Preprocessing the data

Preprocessing involved handling missing values, particularly for the Helsingfors location, by applying a forward-fill method based on weekly consumption patterns. The process ensured the dataset was clean and suitable for modeling.

Feature engineering

Initial feature engineering included extracting time-based features (date, holiday status, weekday, hour of day) and temperature differences. These were used to capture daily and seasonal patterns in energy consumption. One-hot encoding was applied to the location feature to convert it into a numerical format. Iterative improvements involved analyzing the impact of holidays on consumption, introducing new features like holiday_season_winter, and adjusting parameters like the alpha value in exponential smoothing to better balance historical and recent data.

We found that consumption spikes during winter holidays, seemingly due to the cold weather and the holidays. This is illustrated in the image below.

We also found that consumption is generally lower on weekdays, with peaks in the morning and evening hours, and higher during weekends. This is illustrated in the image below.
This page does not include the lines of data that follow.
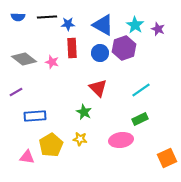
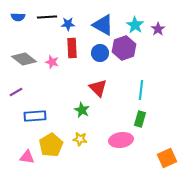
purple star: rotated 16 degrees clockwise
cyan line: rotated 48 degrees counterclockwise
green star: moved 2 px left, 2 px up
green rectangle: rotated 49 degrees counterclockwise
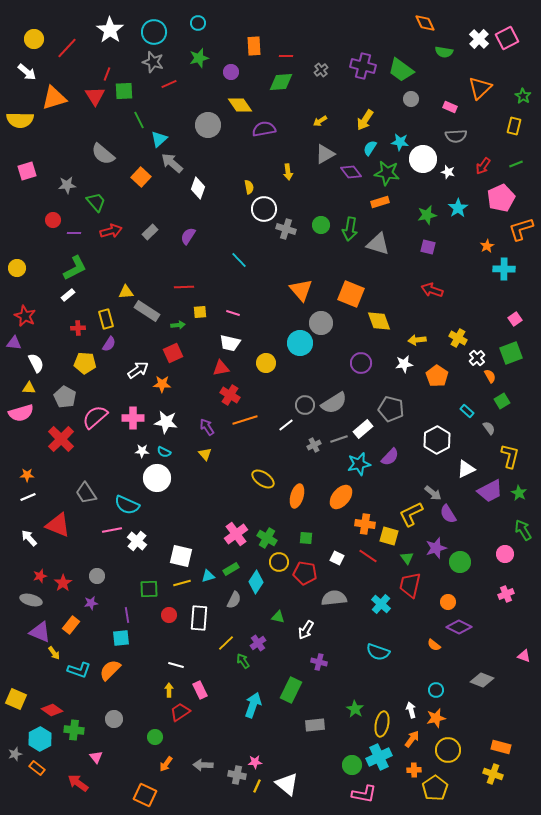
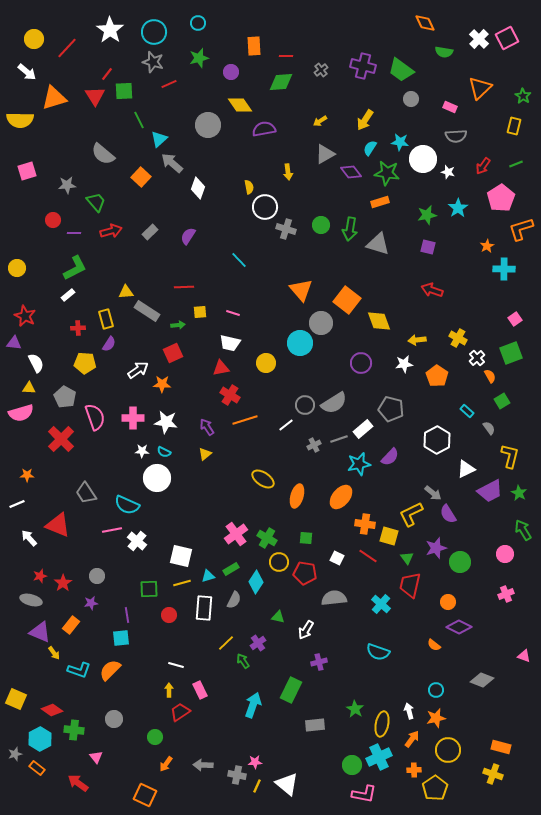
red line at (107, 74): rotated 16 degrees clockwise
pink pentagon at (501, 198): rotated 8 degrees counterclockwise
white circle at (264, 209): moved 1 px right, 2 px up
orange square at (351, 294): moved 4 px left, 6 px down; rotated 16 degrees clockwise
pink semicircle at (95, 417): rotated 112 degrees clockwise
yellow triangle at (205, 454): rotated 32 degrees clockwise
white line at (28, 497): moved 11 px left, 7 px down
white rectangle at (199, 618): moved 5 px right, 10 px up
purple cross at (319, 662): rotated 28 degrees counterclockwise
white arrow at (411, 710): moved 2 px left, 1 px down
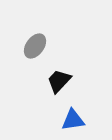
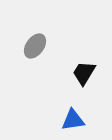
black trapezoid: moved 25 px right, 8 px up; rotated 12 degrees counterclockwise
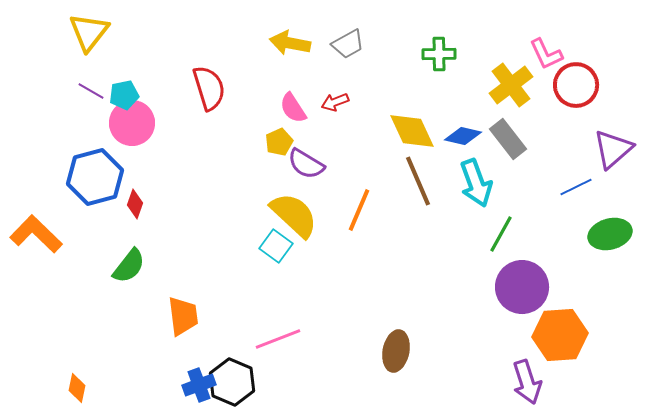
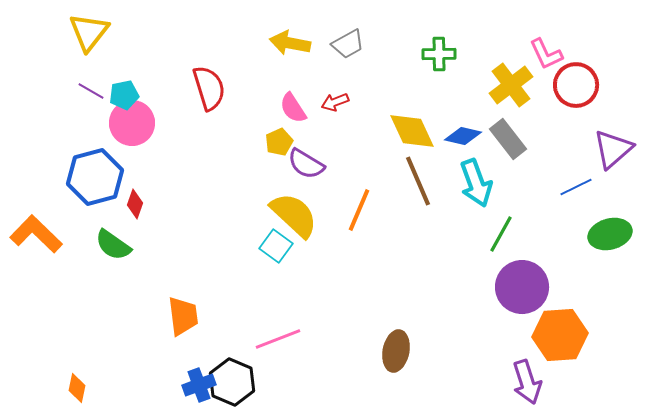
green semicircle: moved 16 px left, 21 px up; rotated 87 degrees clockwise
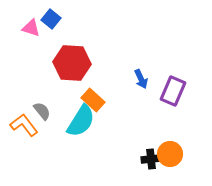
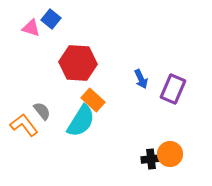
red hexagon: moved 6 px right
purple rectangle: moved 2 px up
Visualization of findings after feature engineeringVisualization of findings after feature engineering

Evaluating the model

Defining performance metrics

The primary metrics include Mean Absolute Error (MAE), Root Mean Squared Error (RMSE), and Mean Absolute Percentage Error (MAPE). These metrics were chosen for their ability to effectively measure forecast accuracy and error magnitude. MAE offers a straightforward error average, RMSE gives more weight to larger errors, and MAPE provides a relative error perspective, making these metrics comprehensive for assessing the model's performance.

Conclusion

The rest of the report is really the business-side of the case, not the technical implementation. I will not include it here, as it is not relevant for this portfolio.